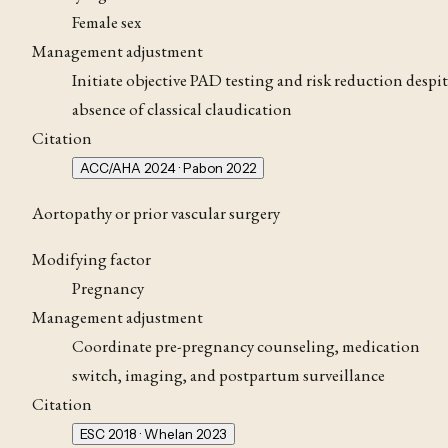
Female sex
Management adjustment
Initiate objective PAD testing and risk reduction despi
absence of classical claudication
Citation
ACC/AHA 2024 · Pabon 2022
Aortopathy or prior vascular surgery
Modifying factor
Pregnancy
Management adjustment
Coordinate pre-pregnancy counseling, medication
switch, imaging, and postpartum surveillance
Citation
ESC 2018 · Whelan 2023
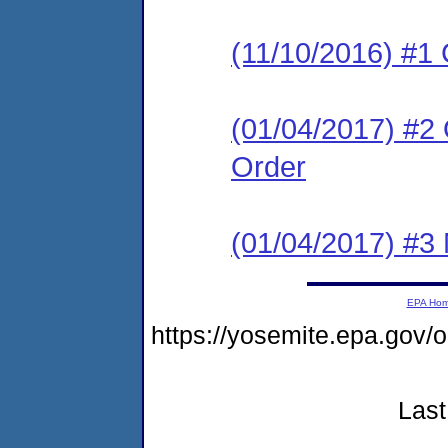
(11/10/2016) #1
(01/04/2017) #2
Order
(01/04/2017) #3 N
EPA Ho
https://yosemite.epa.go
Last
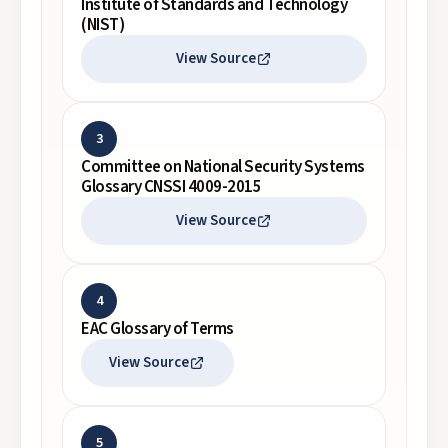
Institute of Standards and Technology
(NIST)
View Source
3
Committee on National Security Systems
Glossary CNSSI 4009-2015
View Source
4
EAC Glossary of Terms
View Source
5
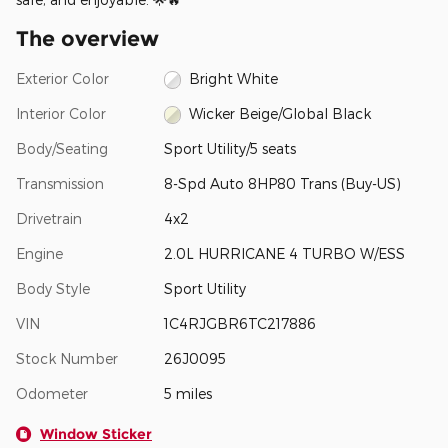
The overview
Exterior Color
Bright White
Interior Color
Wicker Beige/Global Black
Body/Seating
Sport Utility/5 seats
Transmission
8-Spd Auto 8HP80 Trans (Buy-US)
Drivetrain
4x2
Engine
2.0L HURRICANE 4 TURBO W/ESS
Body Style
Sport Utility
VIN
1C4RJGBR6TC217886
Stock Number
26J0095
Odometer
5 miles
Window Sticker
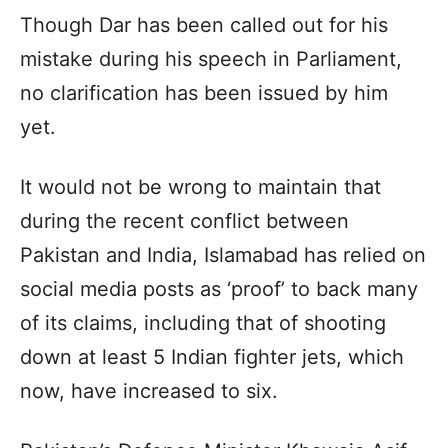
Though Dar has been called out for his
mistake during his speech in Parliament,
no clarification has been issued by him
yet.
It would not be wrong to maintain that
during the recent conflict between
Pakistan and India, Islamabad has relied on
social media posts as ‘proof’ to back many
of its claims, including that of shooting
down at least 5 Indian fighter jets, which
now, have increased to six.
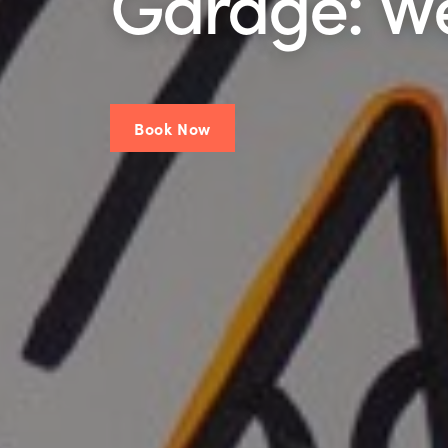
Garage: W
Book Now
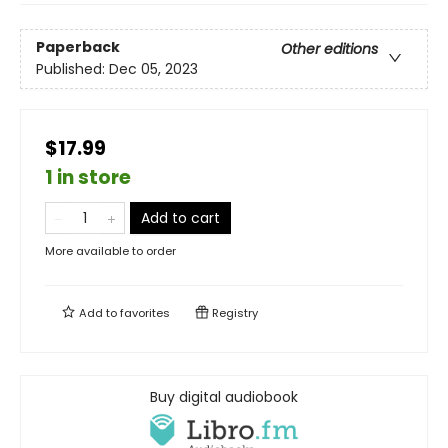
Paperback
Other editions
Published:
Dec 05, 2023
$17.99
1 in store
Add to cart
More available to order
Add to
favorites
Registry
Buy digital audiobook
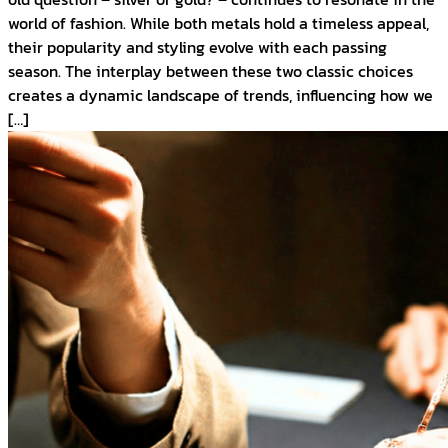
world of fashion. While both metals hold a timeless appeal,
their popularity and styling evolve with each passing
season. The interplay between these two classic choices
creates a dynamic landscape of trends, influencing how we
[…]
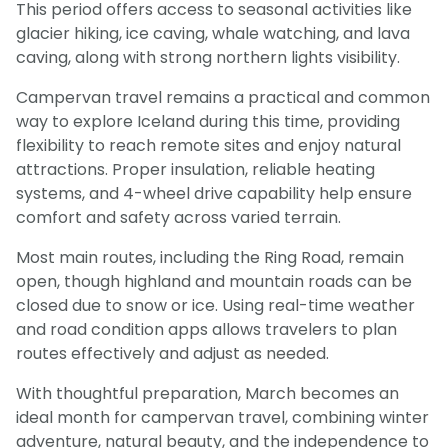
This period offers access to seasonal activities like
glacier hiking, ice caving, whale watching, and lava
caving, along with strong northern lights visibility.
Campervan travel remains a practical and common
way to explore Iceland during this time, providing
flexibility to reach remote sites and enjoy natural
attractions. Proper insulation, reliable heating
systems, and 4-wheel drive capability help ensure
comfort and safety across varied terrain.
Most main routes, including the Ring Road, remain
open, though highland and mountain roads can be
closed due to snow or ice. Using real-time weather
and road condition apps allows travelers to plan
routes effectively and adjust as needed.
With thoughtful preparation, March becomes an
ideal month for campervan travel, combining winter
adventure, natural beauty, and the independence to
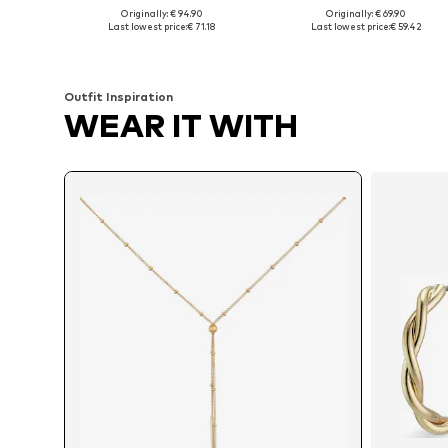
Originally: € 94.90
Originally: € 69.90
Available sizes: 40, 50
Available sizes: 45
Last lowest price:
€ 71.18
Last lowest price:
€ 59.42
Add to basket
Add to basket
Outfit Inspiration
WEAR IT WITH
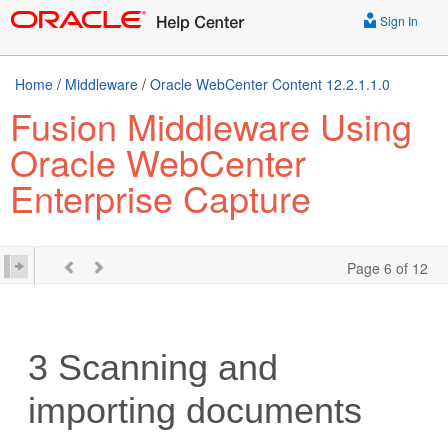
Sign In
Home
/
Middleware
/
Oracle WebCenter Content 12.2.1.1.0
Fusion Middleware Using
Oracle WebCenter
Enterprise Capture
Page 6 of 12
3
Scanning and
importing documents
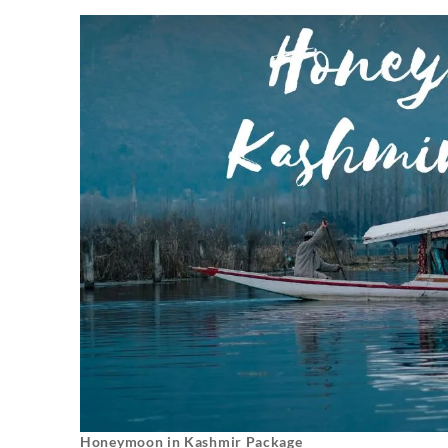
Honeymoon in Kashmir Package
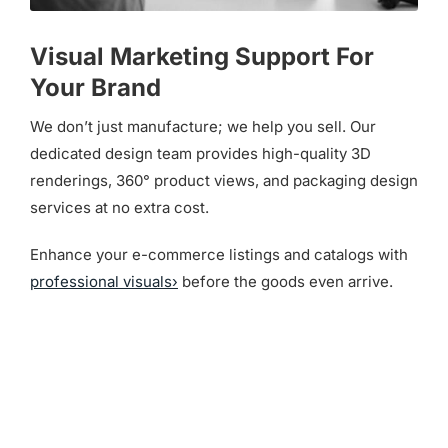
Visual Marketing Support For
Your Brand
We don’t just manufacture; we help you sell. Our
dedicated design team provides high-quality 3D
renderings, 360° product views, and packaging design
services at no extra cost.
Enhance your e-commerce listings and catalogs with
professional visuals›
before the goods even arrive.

(The task):
Quote the text read from each of the entries above, word for word and in order, leaving the pictures out of your answer.

(Exercise output):
Female sex
Management adjustment
Initiate objective PAD testing and risk reduction despi
absence of classical claudication
Citation
ACC/AHA 2024 · Pabon 2022
Aortopathy or prior vascular surgery
Modifying factor
Pregnancy
Management adjustment
Coordinate pre-pregnancy counseling, medication
switch, imaging, and postpartum surveillance
Citation
ESC 2018 · Whelan 2023
(11/10/2016) #1
(01/04/2017) #2
Order
(01/04/2017) #3 N
EPA Ho
https://yosemite.epa.go
Last
Institute of Standards and Technology
(NIST)
View Source
3
Committee on National Security Systems
Glossary CNSSI 4009-2015
View Source
4
EAC Glossary of Terms
View Source
5
The overview
Exterior Color
Bright White
Interior Color
Wicker Beige/Global Black
Body/Seating
Sport Utility/5 seats
Transmission
8-Spd Auto 8HP80 Trans (Buy-US)
Drivetrain
4x2
Engine
2.0L HURRICANE 4 TURBO W/ESS
Body Style
Sport Utility
VIN
1C4RJGBR6TC217886
Stock Number
26J0095
Odometer
5 miles
Window Sticker
Though Dar has been called out for his
mistake during his speech in Parliament,
no clarification has been issued by him
yet.
It would not be wrong to maintain that
during the recent conflict between
Pakistan and India, Islamabad has relied on
social media posts as ‘proof’ to back many
of its claims, including that of shooting
down at least 5 Indian fighter jets, which
now, have increased to six.
Garage: W
Book Now
Paperback
Other editions
Published:
Dec 05, 2023
$17.99
1 in store
Add to cart
More available to order
Add to
favorites
Registry
Buy digital audiobook
world of fashion. While both metals hold a timeless appeal,
their popularity and styling evolve with each passing
season. The interplay between these two classic choices
creates a dynamic landscape of trends, influencing how we
[…]
This period offers access to seasonal activities like
glacier hiking, ice caving, whale watching, and lava
caving, along with strong northern lights visibility.
Campervan travel remains a practical and common
way to explore Iceland during this time, providing
flexibility to reach remote sites and enjoy natural
attractions. Proper insulation, reliable heating
systems, and 4-wheel drive capability help ensure
comfort and safety across varied terrain.
Most main routes, including the Ring Road, remain
open, though highland and mountain roads can be
closed due to snow or ice. Using real-time weather
and road condition apps allows travelers to plan
routes effectively and adjust as needed.
With thoughtful preparation, March becomes an
ideal month for campervan travel, combining winter
adventure, natural beauty, and the independence to
Originally: € 94.90
Originally: € 69.90
Available sizes: 40, 50
Available sizes: 45
Last lowest price:
€ 71.18
Last lowest price:
€ 59.42
Add to basket
Add to basket
Outfit Inspiration
WEAR IT WITH
Sign In
Home
/
Middleware
/
Oracle WebCenter Content 12.2.1.1.0
Fusion Middleware Using
Oracle WebCenter
Enterprise Capture
Page 6 of 12
3
Scanning and
importing documents
Honeymoon in Kashmir Package
Visual Marketing Support For
Your Brand
We don’t just manufacture; we help you sell. Our
dedicated design team provides high-quality 3D
renderings, 360° product views, and packaging design
services at no extra cost.
Enhance your e-commerce listings and catalogs with
professional visuals›
before the goods even arrive.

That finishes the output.